Average Age and English in starting 11 have very slight significance with younger non-English players are better being the trend.
Manager changes both have 1 star of significance. Change at the start is positive, change during is negative, but the later when brought into real world relevance is a bit inaccurate as the reason you change your manager is if you are already performing negatively.
The Adjusted R squared has fallen to 0.87 compared to the previous model but understandable when I removed the two most significant factors. Still reasonably good overall.
The two plots are similar but perhaps a bit more dispersed. Normality doesn’t extremely curve at the ends like the others but perhaps less on the line overall. Still shows a good model.
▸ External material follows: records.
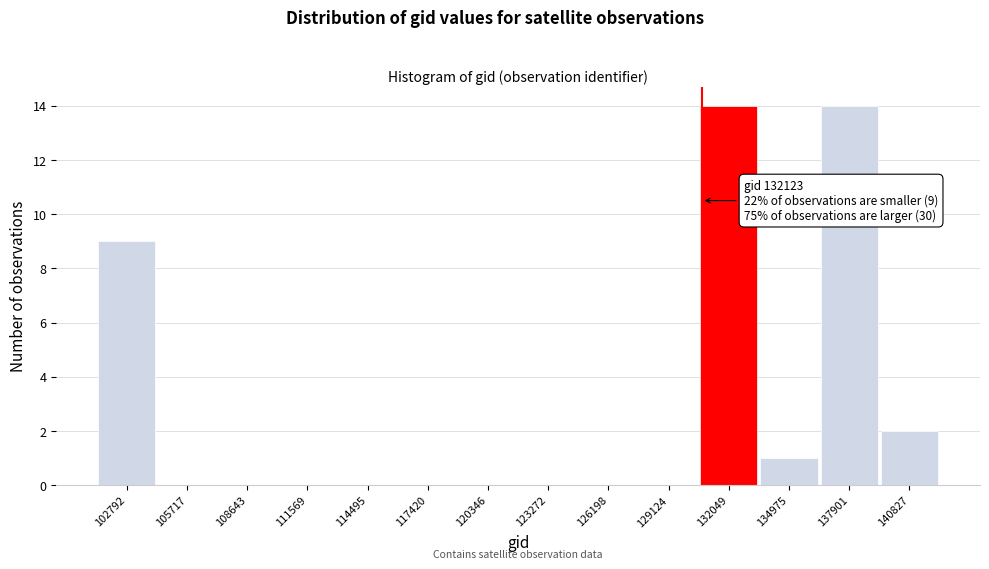

Reading left to right, transcribe all the data shown in this chart.

102792=9	105717=0	108643=0	111569=0	114495=0	117420=0	120346=0	123272=0	126198=0	129124=0	132049=14	134975=1	137901=14	140827=2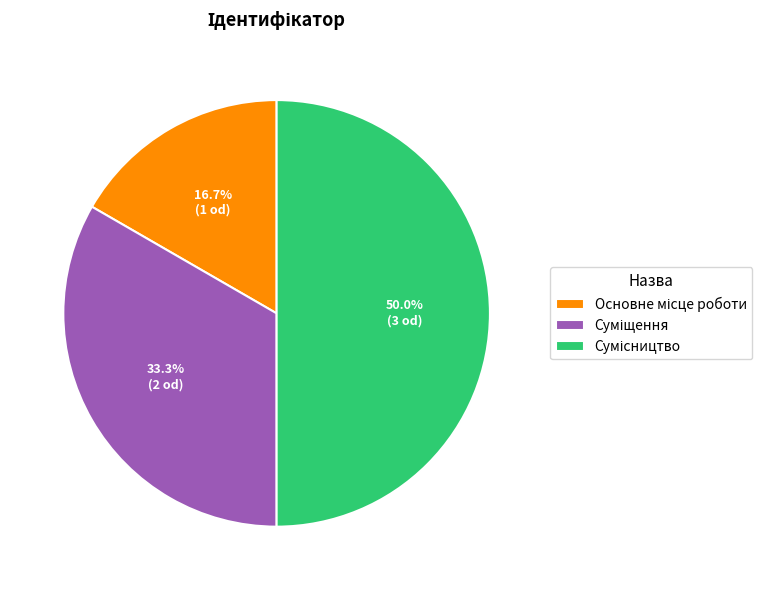

To the nearest percent, what is the average slice percentage?

33%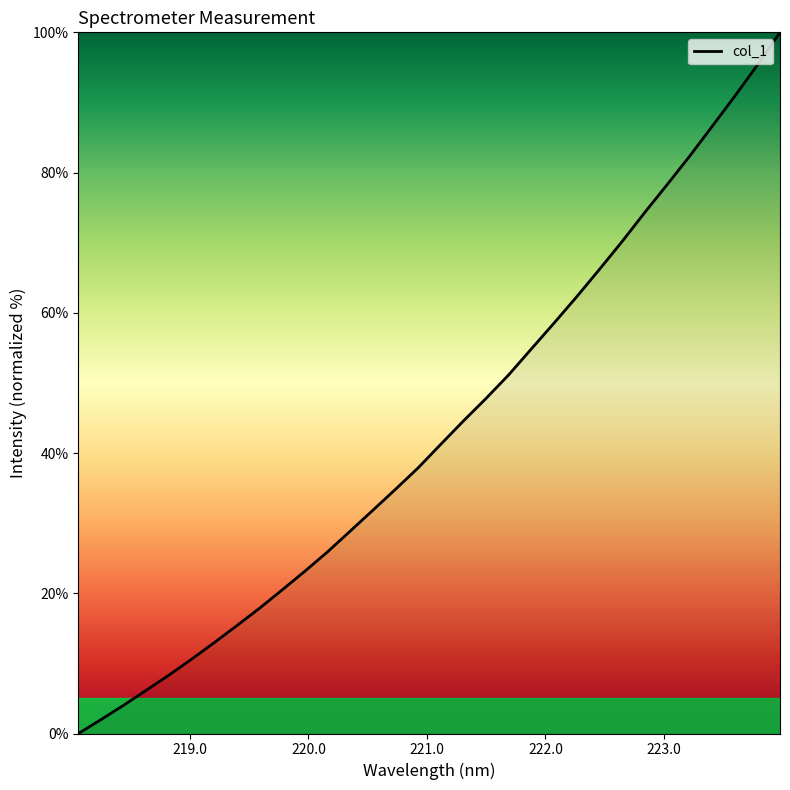

What is the maximum value shown in the chart?

100.0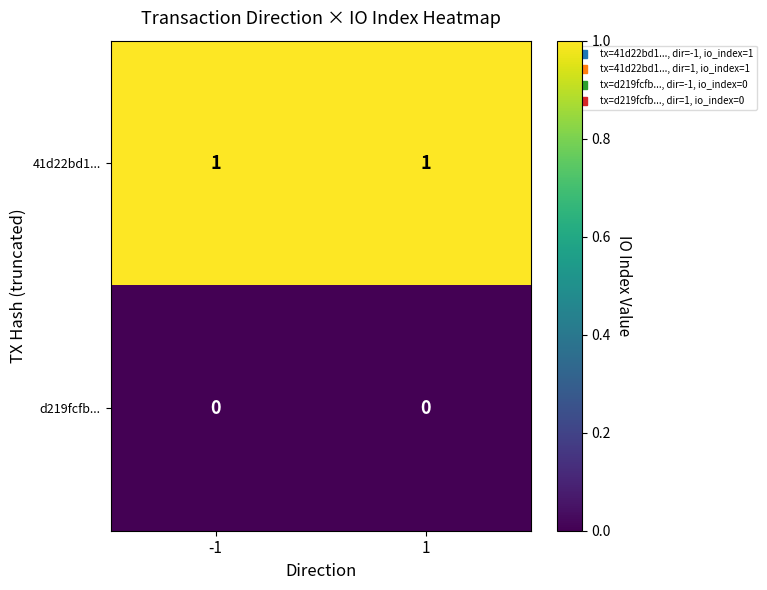

Reading left to right, what are all the values shown in this chart?

41d22bd1...: -1=1	1=1
d219fcfb...: -1=0	1=0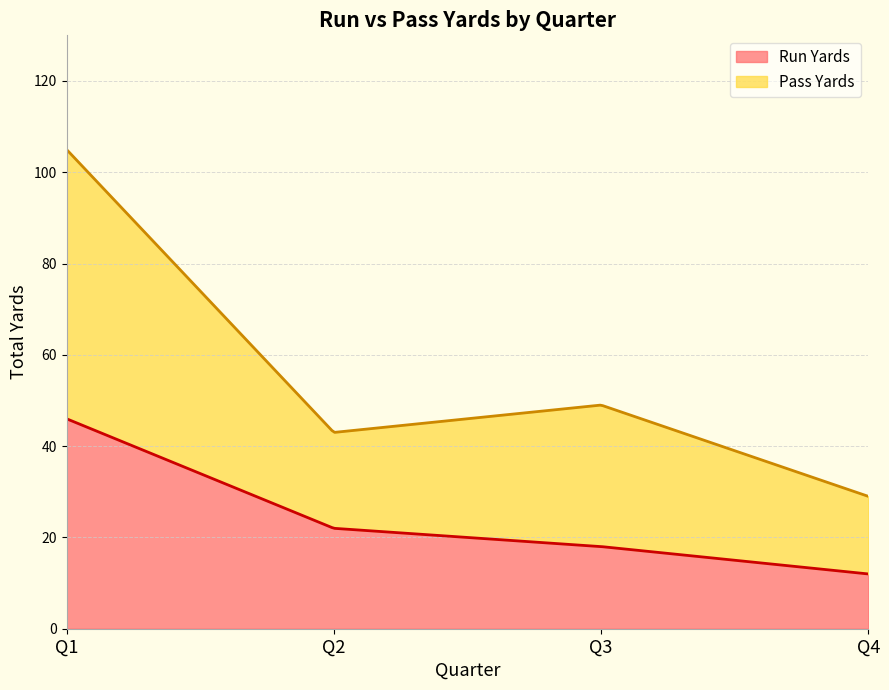

Does the chart have visible grid lines?

Yes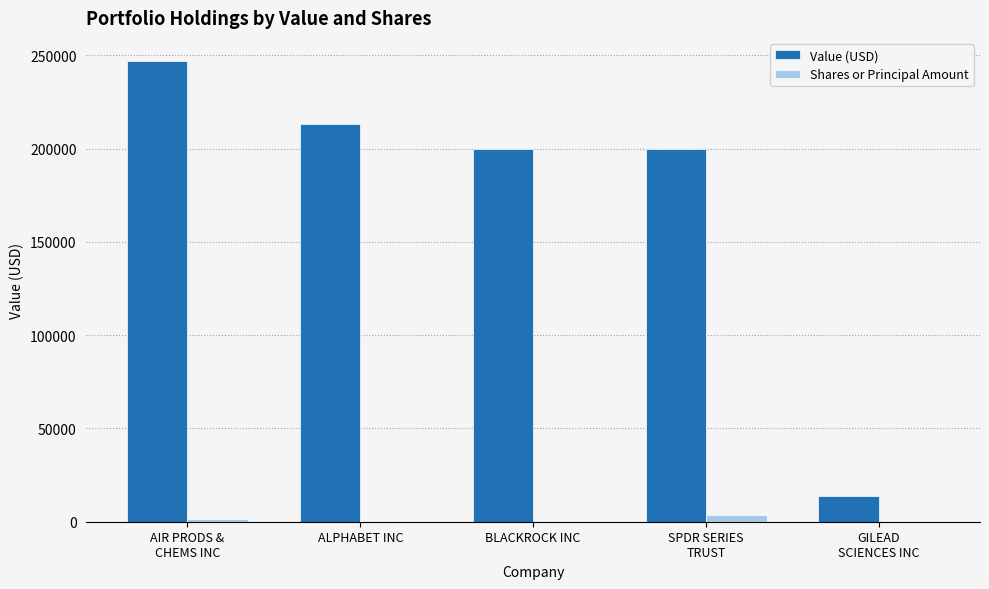

The value of Value (USD) at SPDR SERIES
TRUST is 200000. True or false?

True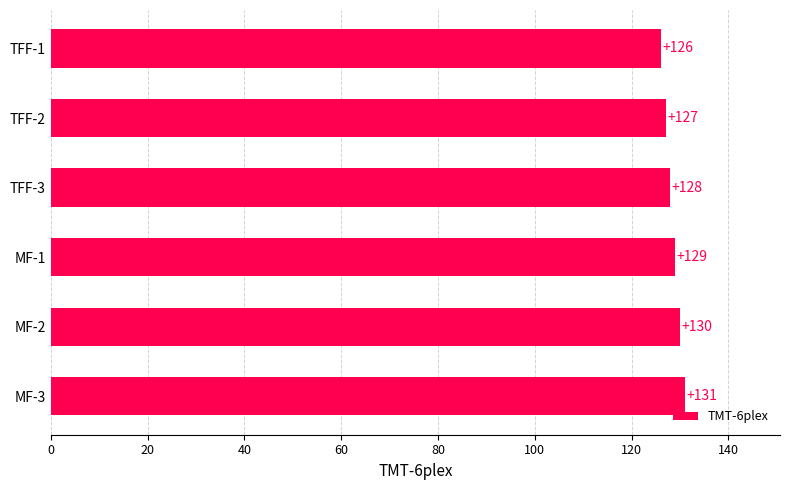

What is the difference between the values at TFF-2 and MF-3?

4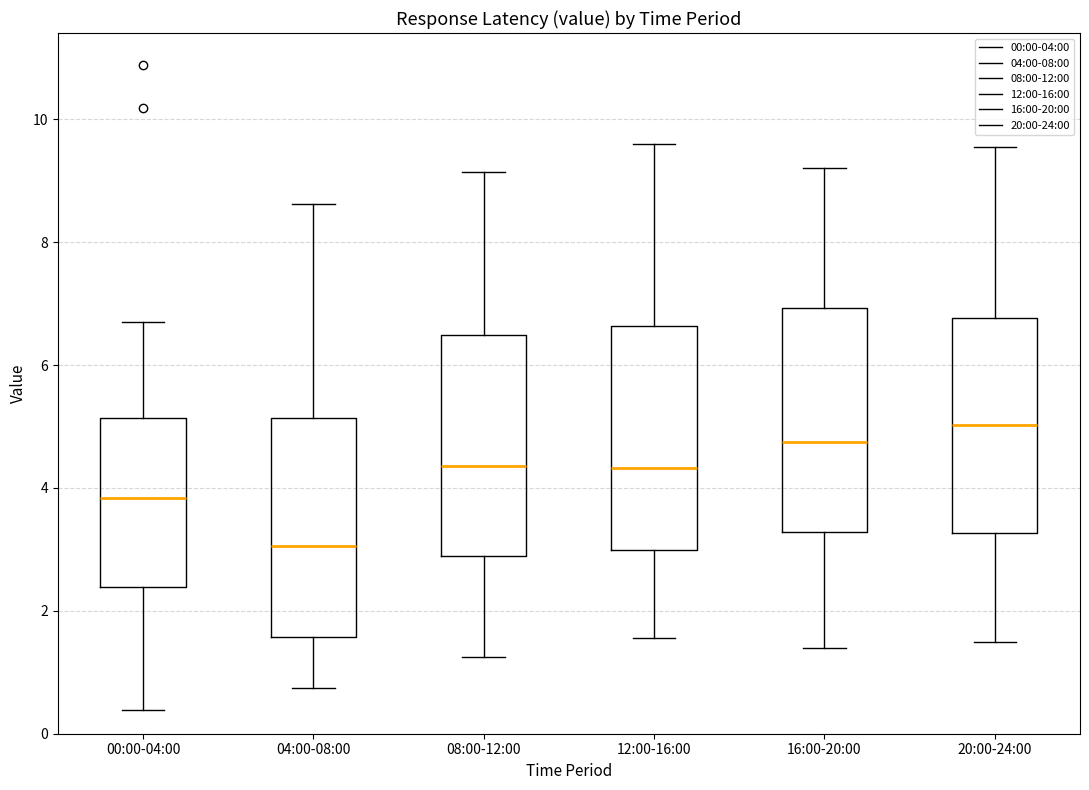

Reading left to right, transcribe this box plot: for each box, give where its median line is, the range the box spans, and where its two whiskers end, as read against the y-axis. The values are not printed on the chart, so give them approximately, as read against the axis.

00:00-04:00: median 3.8, box 2.4 to 5.2, whiskers 0.4 to 6.8
04:00-08:00: median 3.0, box 1.6 to 5.2, whiskers 0.8 to 8.6
08:00-12:00: median 4.4, box 2.8 to 6.4, whiskers 1.2 to 9.2
12:00-16:00: median 4.4, box 3.0 to 6.6, whiskers 1.6 to 9.6
16:00-20:00: median 4.8, box 3.2 to 7.0, whiskers 1.4 to 9.2
20:00-24:00: median 5.0, box 3.2 to 6.8, whiskers 1.6 to 9.6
Like last time I shall try to improve it with steps however.
63.56 -1.146(AvgAge) + 1.73(CS) + 2.29(TS) -1.077(TSPct) + 3.846(MgrStart) -3.727(MgrDuring) – 0.874(English11).
Transfers are completely gone while so is Years in Division.
Noticeably clean sheets have jumped a bit.
Final fit summary
Again the Adjusted R squared has moved up by .1. Manager Start being an interesting new addition. Somewhat significant and worth 3.84 points. On one hand a lot but the value can only be 1 or 0. All the variables have at least slight significance but still the same as I described before the steps.
Final fit standard res
Final fit normality plot
Overall, I think my dataset was quite interesting. Technically removing goals scored and goals conceded made it worse but it allowed less obvious variables to be analysed and they didn’t disappoint. I was a bit surprised transfers didn’t come into it but maybe it fluctuated too much. Same goes for years in division. On both occasions steps improved my model but that’s to be expected.